2GTA. The Breaker in switchgear 2GTA is electrically interlocked with the

switchgear breakers 2ETA-2 & 2FTA-1. Flooding of switchgear 2GTA (Primary

feed for Blackout Bus 2FTA) could prevent the swap-over from 2GTA to the

alternate feed (Switchgear breakers 2ETA-2 & 2FTA-1) since these breakers are

electrically interlocked and thus a loss of the 2FTA blackout bus would occur.

  • Loss of 4160 V Blackout System (Bus 2FTB). Under normal shut down

conditions following a blackout, 2FTB supplies power to non-essential loads

necessary to achieve normal shutdown following a blackout, but not required

during a LOCA. The blackout bus (2FTB) can be fed from switchgear 2ETB or

2GTB. The Breaker in switchgear 2GTA is electrically interlocked with the

switchgear breakers 2ETB-2 & 2FTA-1. Flooding of switchgear 2GTB (Primary

feed for Blackout Bus 2FTB) could prevent the swap-over from 2GTB to the

alternate feed (Switchgear breakers 2ETB-2 & 2FTB-1) since these breakers are

electrically interlocked and thus a loss of the 2FTB blackout bus would occur.

V

I. Flood within Unit 2, Floodwall C which encloses terminal cabinet 2ATC22

A review of circuits contained in 2ATC22 was performed to identify the potential effected

circuit loss. Based on the licensees detailed review of electrical and instrumentation

drawings associated with 2ATC22, the following scenarios were determined to be

plausible in the event terminal cabinets were lost due to flooding.

  • Loss of Busline 2A (PCBs 20 & 21)
  • Zone A Lockout
  • GCB 2A Trip

Lock-out, Trip PCB 1A, Trip 6.9 kV Switchgear Incoming Breakers 1TC & 1TD

fed from Transformer 1T1A, Trip 6.9 kV Incoming Switchgear Breakers 1TA &

1TB fed from Transformer 1T2A, Trips 13.8 kV Switchgear 1HTA Incoming

Breaker fed from 1ATE

  • GCB 2B Trip
  • EHC 50% RUNBACK
  • Loss of Busline 1A (PCBs 17 & 18)

Lock-out, Trip PCB 1A, Trip 6.9 kV Switchgear Breakers 2TC & 2TD fed from

Transformer 2T1A, Trip 6.9 kV Switchgear Breakers 2TA & 2TB fed from

Transformer 2T2A, Trips 13.8 kV Switchgear 1HTA Incoming Breaker fed from

2ATE

  • Spurious IPB, Zone A Transformer, Generator PCB 1A alarms

Potential Impact Of Flooding In The Standby Shutdown Facility (SSF) On Equipment Within

The Structure

The licensee conducted an assessment of what the impact water intrusion into the SSF would

have on equipment in each of the four (4) rooms within the facility. Attachment 10 to this

inspection report shows the floor plan of the SSF and should be referred to when reviewing the

equipment affected listed below by room. The calculation looked at the recently revised PMP

level and then a 70% PMP level used in PRA modeling.
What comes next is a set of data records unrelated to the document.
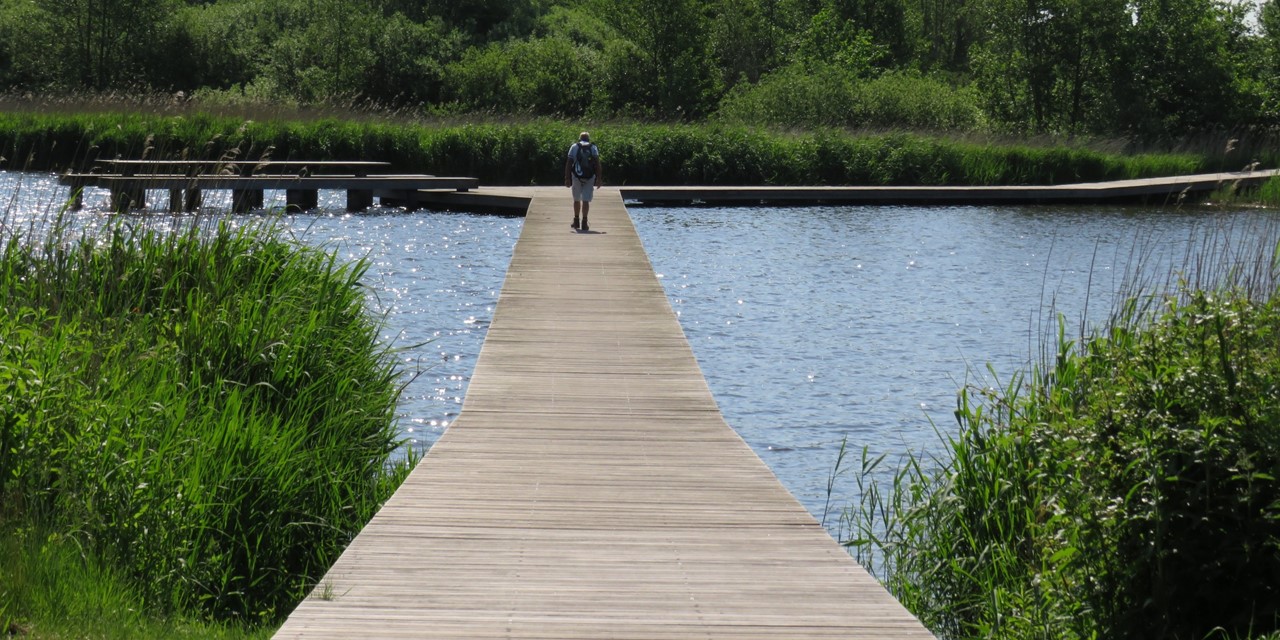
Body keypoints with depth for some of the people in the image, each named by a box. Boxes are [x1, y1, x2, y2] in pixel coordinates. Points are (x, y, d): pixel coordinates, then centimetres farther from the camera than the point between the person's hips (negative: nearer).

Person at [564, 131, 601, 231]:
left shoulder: (574, 147, 9)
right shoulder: (593, 148, 8)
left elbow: (568, 164, 0)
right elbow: (597, 164, -3)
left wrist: (567, 178, 0)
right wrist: (598, 179, -4)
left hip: (576, 177, 1)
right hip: (589, 177, -1)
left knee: (577, 199, 16)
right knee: (586, 200, 0)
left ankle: (576, 222, 25)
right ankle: (584, 223, -7)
The postulated impact on the SSFs equipment following a PMP event was determined to have

been as follows:

  • MCC / Switchgear Room: Approximately 2 inches of water would result in the

tripping of breakers in SLXG which provide power to the normal and standby battery

chargers. Water entering into a 600V MCC could likely cause additional failures.
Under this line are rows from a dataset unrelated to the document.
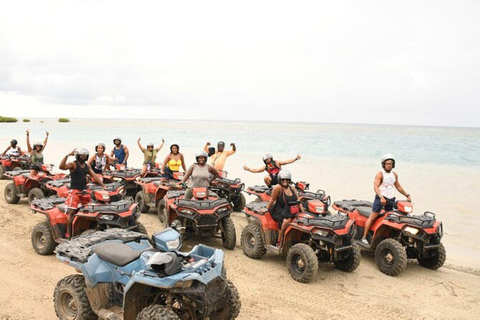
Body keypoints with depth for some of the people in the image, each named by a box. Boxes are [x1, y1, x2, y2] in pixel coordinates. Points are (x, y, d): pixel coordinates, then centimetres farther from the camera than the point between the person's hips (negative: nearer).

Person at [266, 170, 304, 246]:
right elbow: (272, 200, -4)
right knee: (287, 220, -35)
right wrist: (266, 209, -3)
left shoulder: (292, 189, 12)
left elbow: (298, 201, 10)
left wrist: (303, 212, 2)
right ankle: (279, 242, -24)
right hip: (278, 211, -6)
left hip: (289, 211, 6)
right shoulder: (278, 187, -8)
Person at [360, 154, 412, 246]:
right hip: (380, 198, -7)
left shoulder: (394, 174, 14)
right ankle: (364, 238, -11)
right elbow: (376, 187, -20)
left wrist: (407, 195, 17)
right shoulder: (380, 174, -8)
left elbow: (398, 187, 25)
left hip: (390, 199, 7)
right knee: (373, 216, -10)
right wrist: (381, 197, -35)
  • Battery Room: No impact identified with up to 9" of water in the room
  • Control Room: Approximately 6.5 inches of water would result in the failure of fuses

that would disable the primary system instrumentation on the SSF control console

affecting the ability to control both units.
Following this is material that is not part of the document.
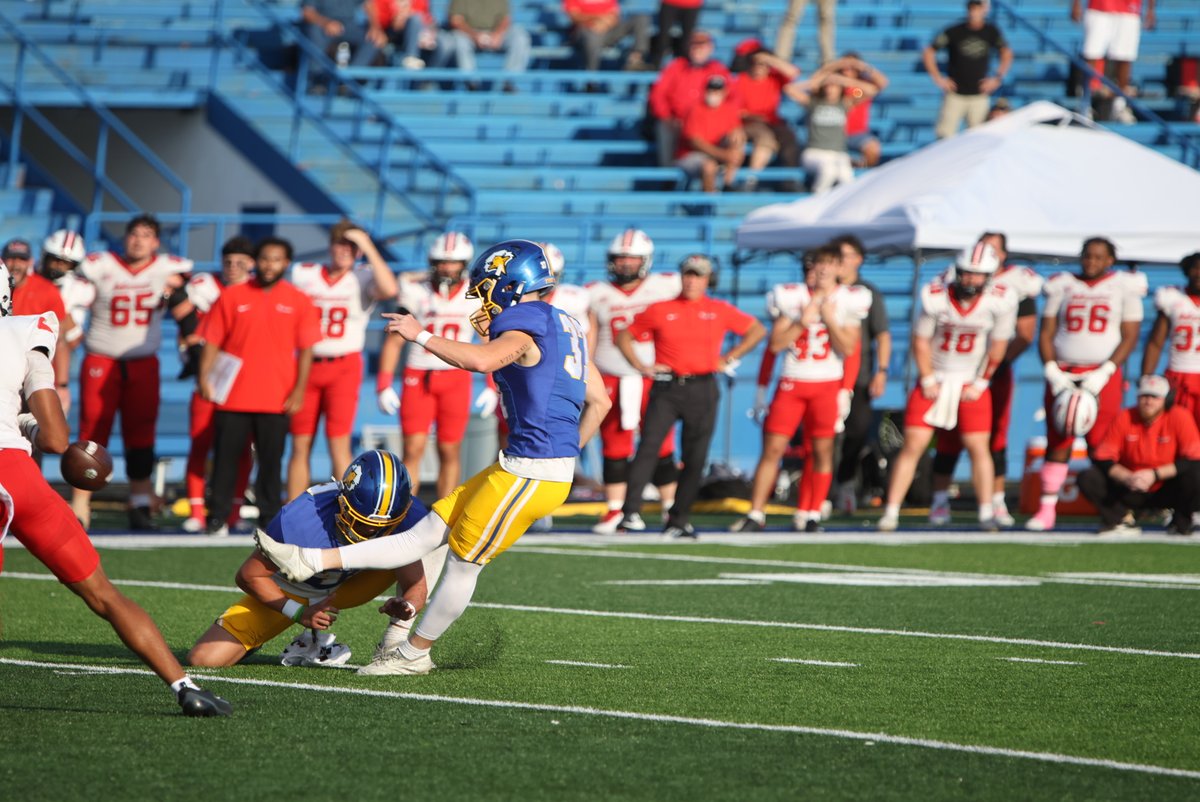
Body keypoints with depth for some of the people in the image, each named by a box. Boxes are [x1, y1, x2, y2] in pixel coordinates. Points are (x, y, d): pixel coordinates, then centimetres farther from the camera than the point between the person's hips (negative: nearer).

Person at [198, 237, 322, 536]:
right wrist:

  • DG Room: Approximately 2.25 inches of water would cause blowing of fuses

associated with transformers in the bottom of the DG control panel as the panel is

not water tight. Water could leak through the door at 3.35 inches and additional

water would enter at 4.25 inches through vent panels in the side of the room. The

loss of these fuses would cause the DG to trip if running or keep it from starting if it

was not yet operating.

The licensees calculation shows that on a 70% PMP event there will be no loss of function in

any of the rooms within the SSF; however, the SSF would be adversely impacted following a

PMP event.

Turbine Building Floodwall Enclosure drawings

UNIT 1

Turbine Building Floodwall Enclosure drawings

UNIT 2

Standby Shutdown Facility Floor Plan Drawings

NOTE: The floor elevation of the SSF is at 594 above Mean Sea Level (MSL). The PMP flood

level at Catawba is currently 594 9 above MSL.